INFORMATION SHOWN:
◇ ◇ ◇ ◇ ◇ ◇ ◇

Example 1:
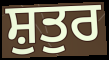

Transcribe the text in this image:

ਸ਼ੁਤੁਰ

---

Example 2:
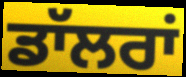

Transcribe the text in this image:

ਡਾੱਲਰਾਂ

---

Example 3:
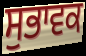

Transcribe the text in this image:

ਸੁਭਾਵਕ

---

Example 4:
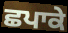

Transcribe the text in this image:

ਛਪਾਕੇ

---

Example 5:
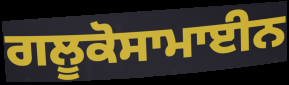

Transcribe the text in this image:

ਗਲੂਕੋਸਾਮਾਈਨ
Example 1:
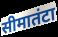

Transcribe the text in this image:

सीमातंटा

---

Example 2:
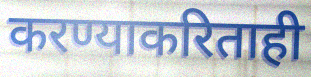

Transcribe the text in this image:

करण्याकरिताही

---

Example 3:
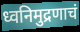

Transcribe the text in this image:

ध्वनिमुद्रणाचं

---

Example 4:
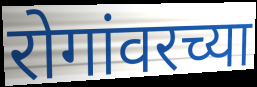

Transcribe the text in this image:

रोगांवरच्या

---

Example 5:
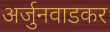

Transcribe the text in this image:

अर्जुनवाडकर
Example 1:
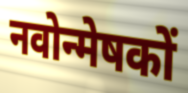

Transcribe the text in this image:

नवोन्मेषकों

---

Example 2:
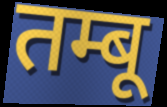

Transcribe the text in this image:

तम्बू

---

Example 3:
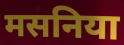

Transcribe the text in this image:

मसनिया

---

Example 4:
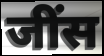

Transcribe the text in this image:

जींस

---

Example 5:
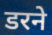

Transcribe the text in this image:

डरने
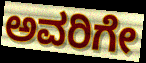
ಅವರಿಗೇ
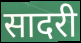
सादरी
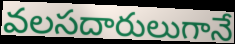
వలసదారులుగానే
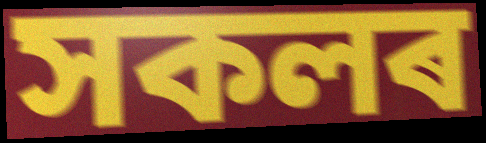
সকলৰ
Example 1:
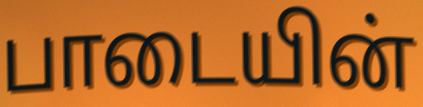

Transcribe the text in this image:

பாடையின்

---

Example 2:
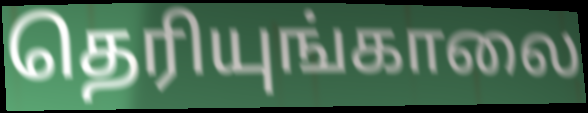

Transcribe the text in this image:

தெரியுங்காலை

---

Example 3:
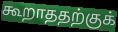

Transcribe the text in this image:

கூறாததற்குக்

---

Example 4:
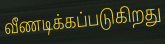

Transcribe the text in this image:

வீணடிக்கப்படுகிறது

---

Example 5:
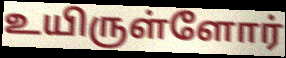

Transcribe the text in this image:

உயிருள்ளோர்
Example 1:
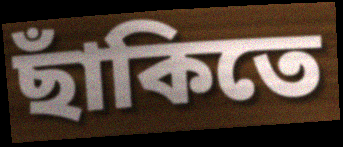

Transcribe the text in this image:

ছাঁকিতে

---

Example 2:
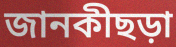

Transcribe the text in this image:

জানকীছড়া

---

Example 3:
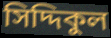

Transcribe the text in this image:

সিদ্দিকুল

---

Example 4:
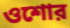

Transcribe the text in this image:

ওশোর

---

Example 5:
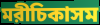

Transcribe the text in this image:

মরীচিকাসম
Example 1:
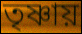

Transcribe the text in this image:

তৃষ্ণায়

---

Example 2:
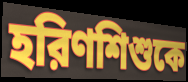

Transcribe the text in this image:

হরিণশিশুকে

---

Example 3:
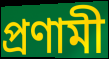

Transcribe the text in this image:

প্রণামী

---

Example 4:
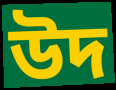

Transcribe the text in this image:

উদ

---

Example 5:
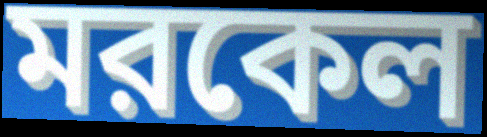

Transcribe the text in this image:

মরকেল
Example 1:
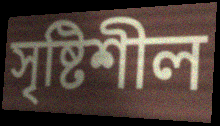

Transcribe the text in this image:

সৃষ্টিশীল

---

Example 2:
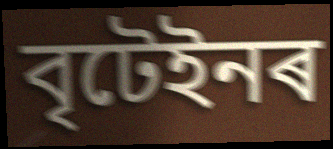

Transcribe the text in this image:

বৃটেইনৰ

◇ ◇ ◇ ◇ ◇ ◇ ◇

TASK DIRECTIONS:
Reproduce every line of the records above verbatim, but leave out the pictures.

CORRECT OUTPUT:
Example 1:

Transcribe the text in this image:

ਸ਼ੁਤੁਰ

---

Example 2:

Transcribe the text in this image:

ਡਾੱਲਰਾਂ

---

Example 3:

Transcribe the text in this image:

ਸੁਭਾਵਕ

---

Example 4:

Transcribe the text in this image:

ਛਪਾਕੇ

---

Example 5:

Transcribe the text in this image:

ਗਲੂਕੋਸਾਮਾਈਨ
Example 1:

Transcribe the text in this image:

सीमातंटा

---

Example 2:

Transcribe the text in this image:

करण्याकरिताही

---

Example 3:

Transcribe the text in this image:

ध्वनिमुद्रणाचं

---

Example 4:

Transcribe the text in this image:

रोगांवरच्या

---

Example 5:

Transcribe the text in this image:

अर्जुनवाडकर
Example 1:

Transcribe the text in this image:

नवोन्मेषकों

---

Example 2:

Transcribe the text in this image:

तम्बू

---

Example 3:

Transcribe the text in this image:

मसनिया

---

Example 4:

Transcribe the text in this image:

जींस

---

Example 5:

Transcribe the text in this image:

डरने
ಅವರಿಗೇ
सादरी
వలసదారులుగానే
সকলৰ
Example 1:

Transcribe the text in this image:

பாடையின்

---

Example 2:

Transcribe the text in this image:

தெரியுங்காலை

---

Example 3:

Transcribe the text in this image:

கூறாததற்குக்

---

Example 4:

Transcribe the text in this image:

வீணடிக்கப்படுகிறது

---

Example 5:

Transcribe the text in this image:

உயிருள்ளோர்
Example 1:

Transcribe the text in this image:

ছাঁকিতে

---

Example 2:

Transcribe the text in this image:

জানকীছড়া

---

Example 3:

Transcribe the text in this image:

সিদ্দিকুল

---

Example 4:

Transcribe the text in this image:

ওশোর

---

Example 5:

Transcribe the text in this image:

মরীচিকাসম
Example 1:

Transcribe the text in this image:

তৃষ্ণায়

---

Example 2:

Transcribe the text in this image:

হরিণশিশুকে

---

Example 3:

Transcribe the text in this image:

প্রণামী

---

Example 4:

Transcribe the text in this image:

উদ

---

Example 5:

Transcribe the text in this image:

মরকেল
Example 1:

Transcribe the text in this image:

সৃষ্টিশীল

---

Example 2:

Transcribe the text in this image:

বৃটেইনৰ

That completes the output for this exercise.